Eventually the dean may communicate the outsiders’ displeasure to the CEO, to give him a chance to shape up. If he does not, the board is then free, ethically, to shoot him. In cases where the company’s performance is merely bad (not atrocious), evidence of the CEO’s unfitness needs to be accumulated. His vacation may prove the ideal time to gather ammunition. This often happens in the political sphere, says Robert Conquest, a Hoover Institution Fellow: “One day Khrushchev was the big guy, getting greetings from cosmonauts in space.
Finally the day of execution arrives. Who should pull the trigger? The job is best left to those who know the CEO well. Says Emory University business professor Jeffrey Sonnenfeld: “Two or three of his friends from the board take him out to dinner, tell him, and listen to him vent.” Having more than one director present is advisable, since it reduces the likelihood of arguments later over what was said.
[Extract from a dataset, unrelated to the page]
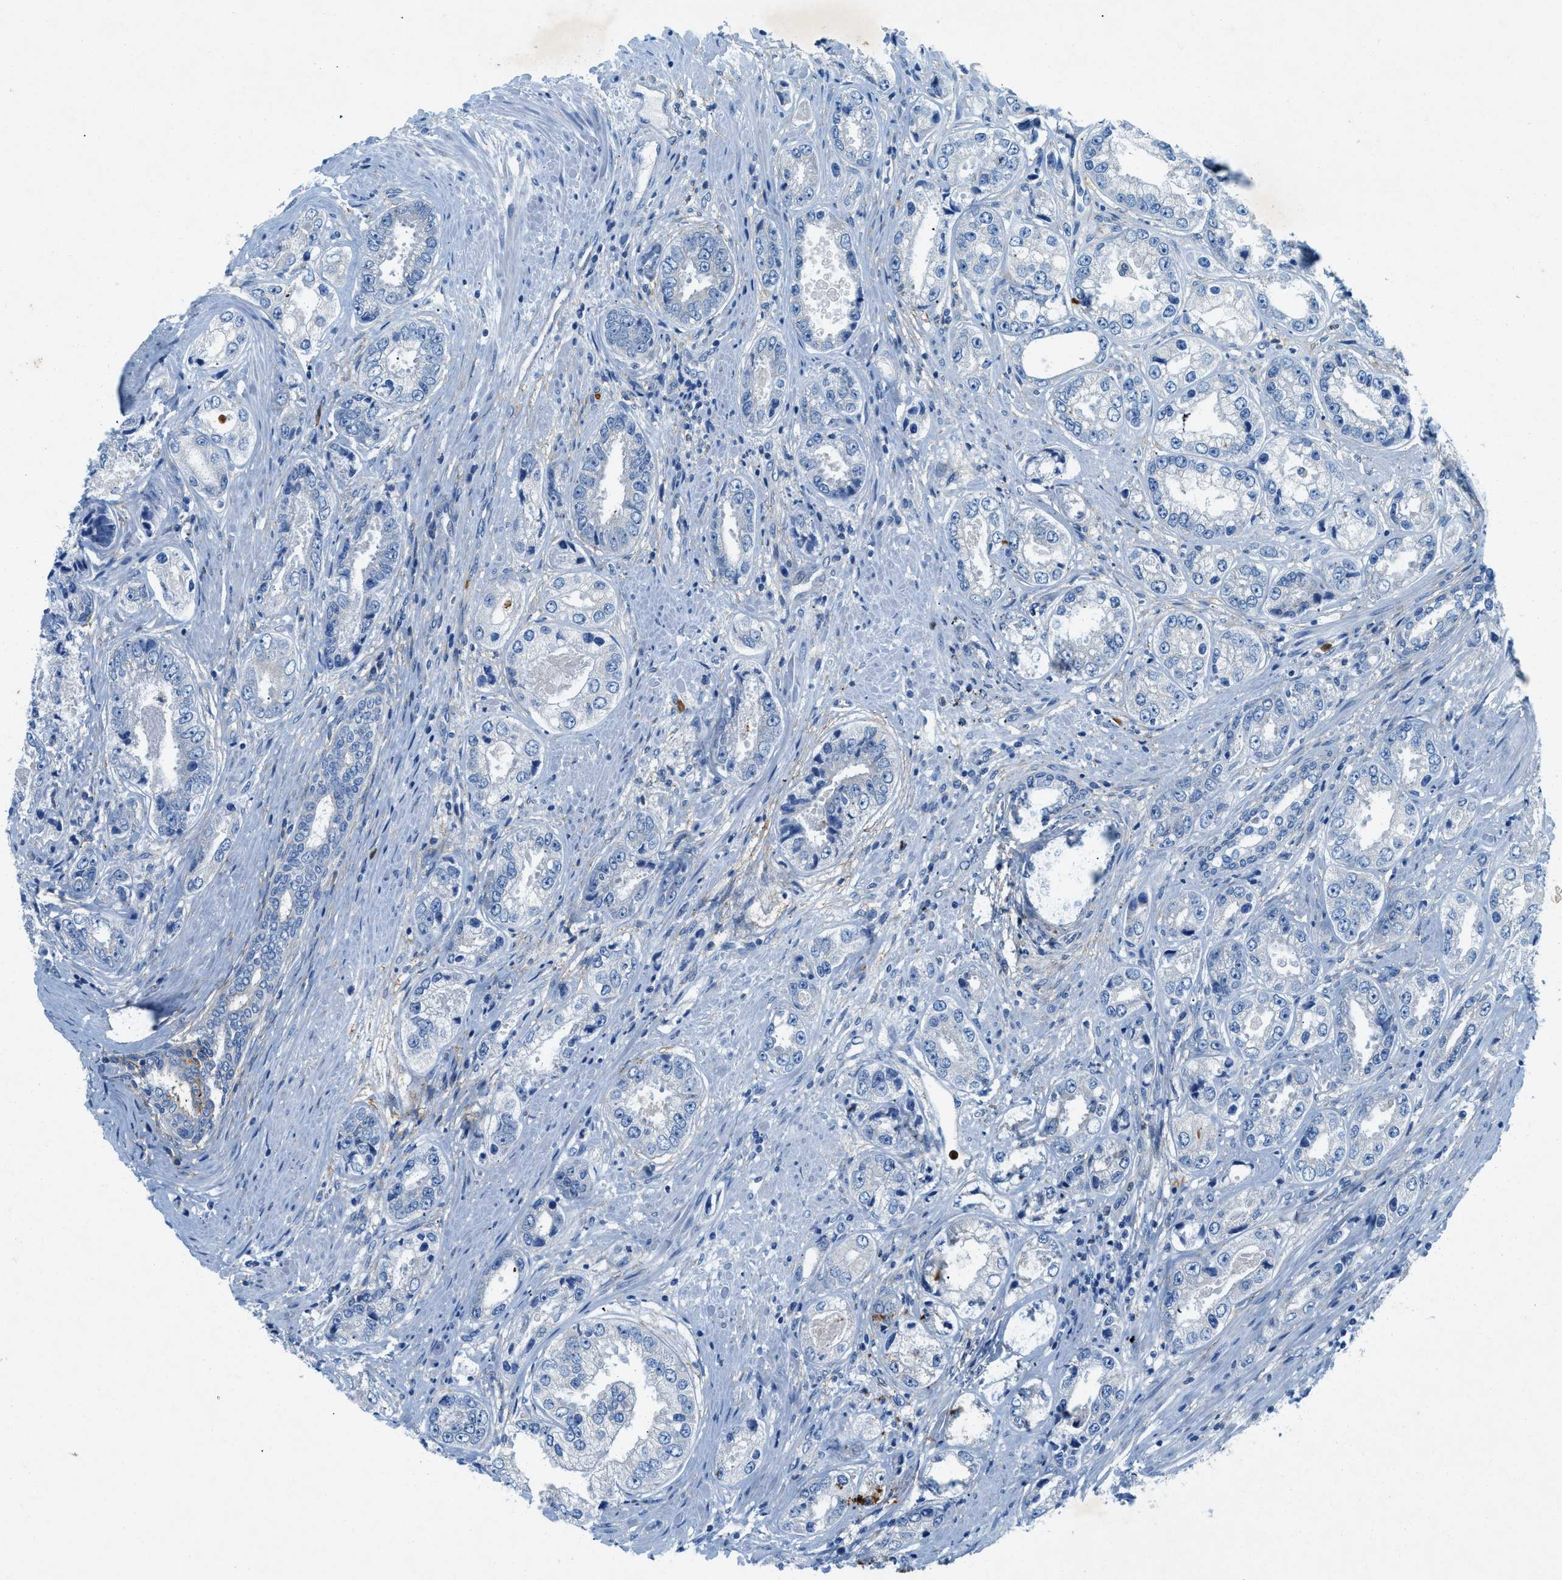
{"staining": {"intensity": "negative", "quantity": "none", "location": "none"}, "tissue": "prostate cancer", "cell_type": "Tumor cells", "image_type": "cancer", "snomed": [{"axis": "morphology", "description": "Adenocarcinoma, High grade"}, {"axis": "topography", "description": "Prostate"}], "caption": "Tumor cells are negative for protein expression in human prostate cancer.", "gene": "ZDHHC13", "patient": {"sex": "male", "age": 61}}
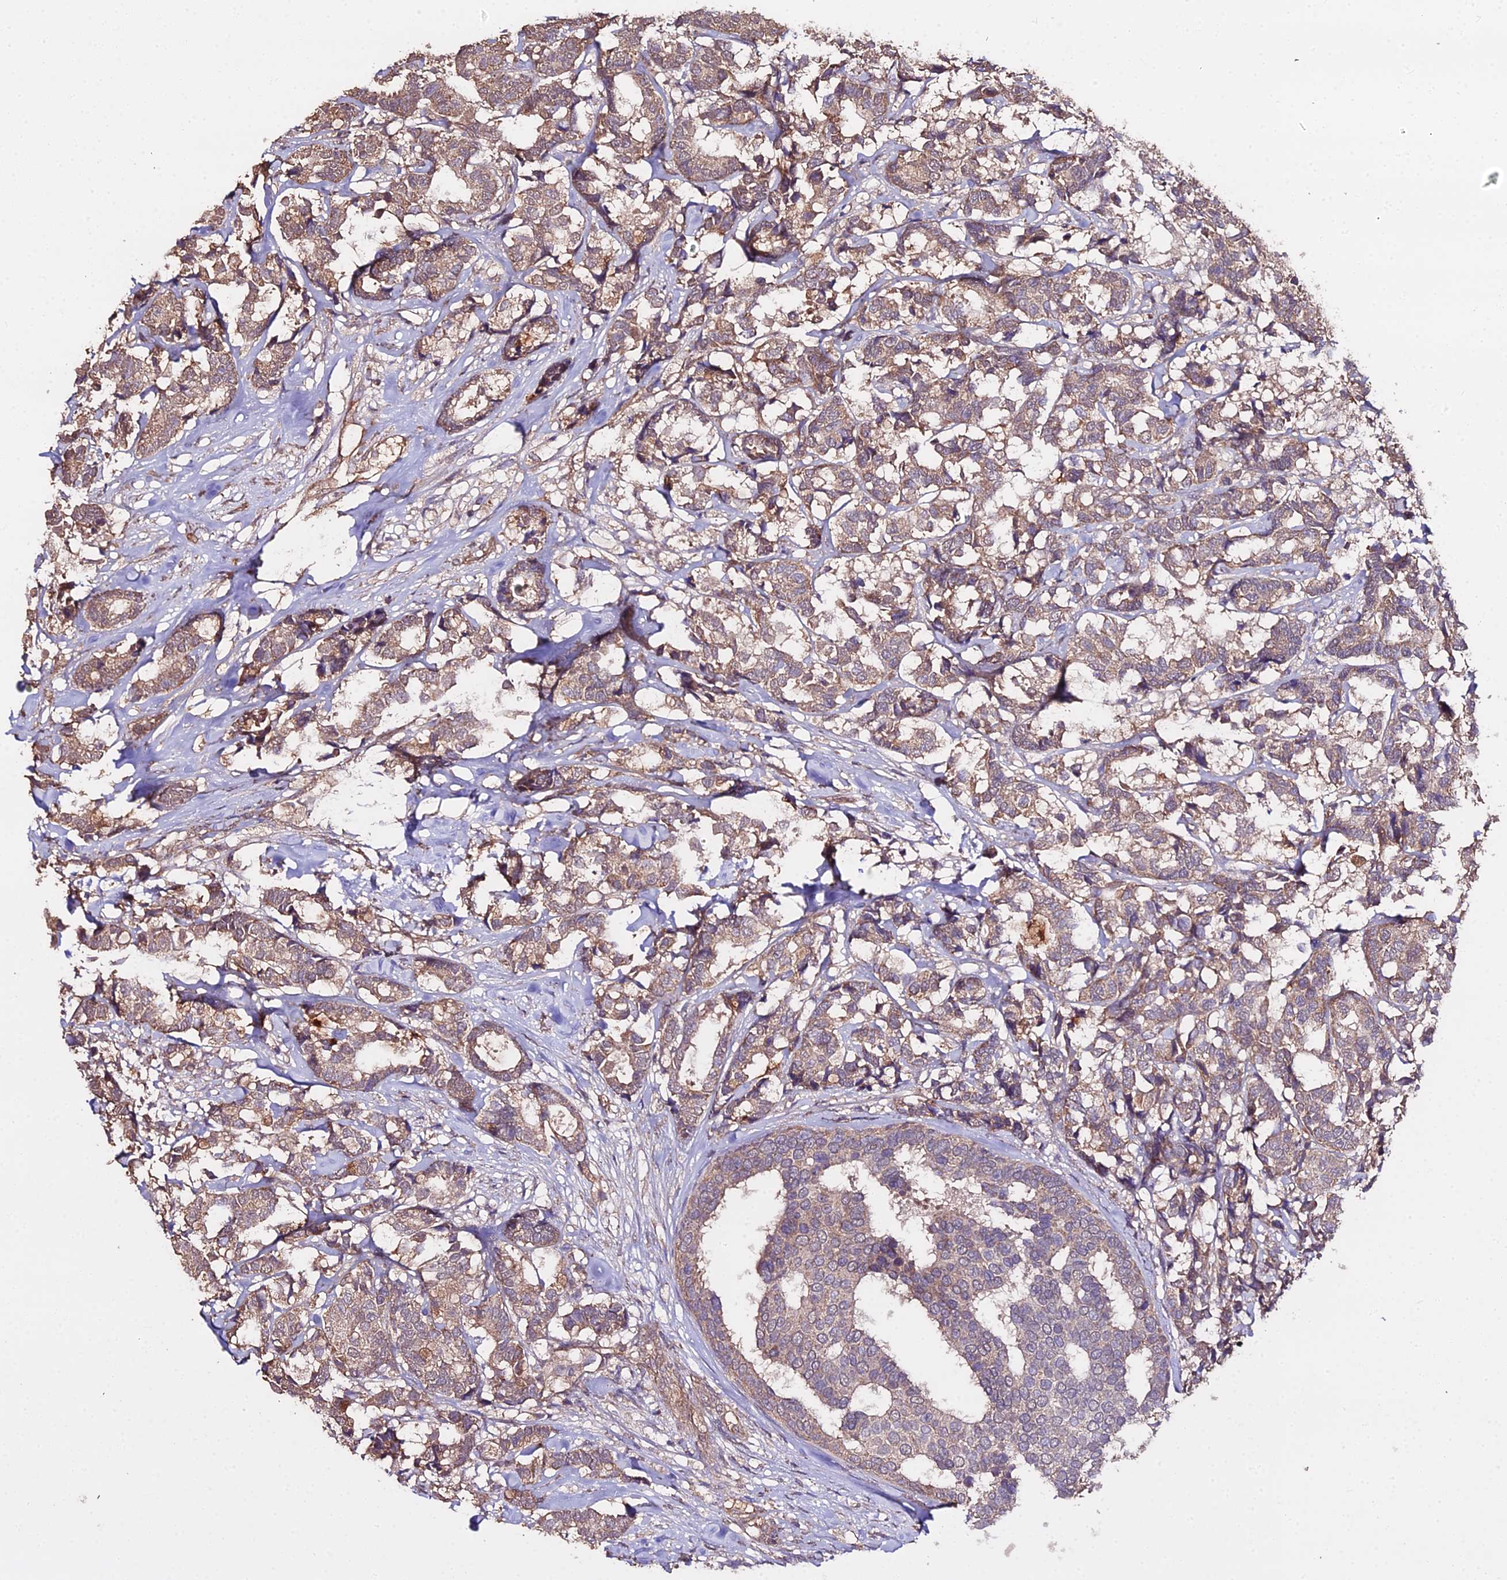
{"staining": {"intensity": "weak", "quantity": ">75%", "location": "cytoplasmic/membranous"}, "tissue": "breast cancer", "cell_type": "Tumor cells", "image_type": "cancer", "snomed": [{"axis": "morphology", "description": "Normal tissue, NOS"}, {"axis": "morphology", "description": "Duct carcinoma"}, {"axis": "topography", "description": "Breast"}], "caption": "Breast cancer stained for a protein demonstrates weak cytoplasmic/membranous positivity in tumor cells. The protein is stained brown, and the nuclei are stained in blue (DAB (3,3'-diaminobenzidine) IHC with brightfield microscopy, high magnification).", "gene": "METTL13", "patient": {"sex": "female", "age": 87}}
During the killing session, it’s wise to belabor the CEO only with failings he can’t dispute. James Calvert, chairman of Aqua-Chern, a maker of boilers in Milwaukee, had to remove the head of a company he will describe only as “an NYSE-traded manufacturer with $300 million in sales.” He and his fellow directors believed the CEO had been abusing his expense account. But they confronted him with only one fact: Profits had been sliding for several years.
Okay, you’ve shot him. He’s vented. He’s compliant. At this moment, just as you taketh with one hand, you probably should giveth with the other. Being magnanimous in his defeat can defuse a potential problem. He’s out as CEO but, if he wants to be a sorehead, he can linger as a member of the board; you can’t vote him off. And he can do worse. After Foremost-McKesson booted CEO Rudy Drews in 1974, he returned arm in arm with Victor Posner, who launched an unsuccessful takeover attempt.
Saving face may be the CEO’s paramount concern. Here the board has considerable leeway. It can allow the deposed to reward loyalists inside the company with promotions or bonuses on his way out. It can allow him to keep his club memberships for a while. At the very least, it can let him have a hand in crafting the press release announcing his change of station. When Ford eased out Donald Petersen, directors reportedly told him he could call it anything he wanted. For reasons best known to him, Petersen said, “It’s time to repot myself.”
The board can even provide a CEO with an excuse for leaving. Has he always hankered to run Planned Parenthood (or some other name-brand charity)? Make a few discreet phone calls to see what positions are available. “It’s involuntary outplacement—what I call the buttered slide,” says Don Zuckert, a former board member of the Ted Bates agency, who helped slide out a Bates chairman.
Once the trigger has been pulled, the speed of events becomes important—Machiavelli believed a successful coup could take no more than 24 hours. Get a news release out right away. Don’t shoot him on a Friday and wait until Monday to announce it. That gives him a weekend in Elba to brood, stew, plot revenge. Thursdays are best: If you dump the CEO in time for Friday’s newspapers, by the weekend the event is viewed as a done deal. The best coups, says Quinn Spitzer Jr., CEO of management consultants Kepner Tregoe, are executed so smoothly, so deftly, that, come Monday morning, the world is left asking: Was he pushed? Or did he jump?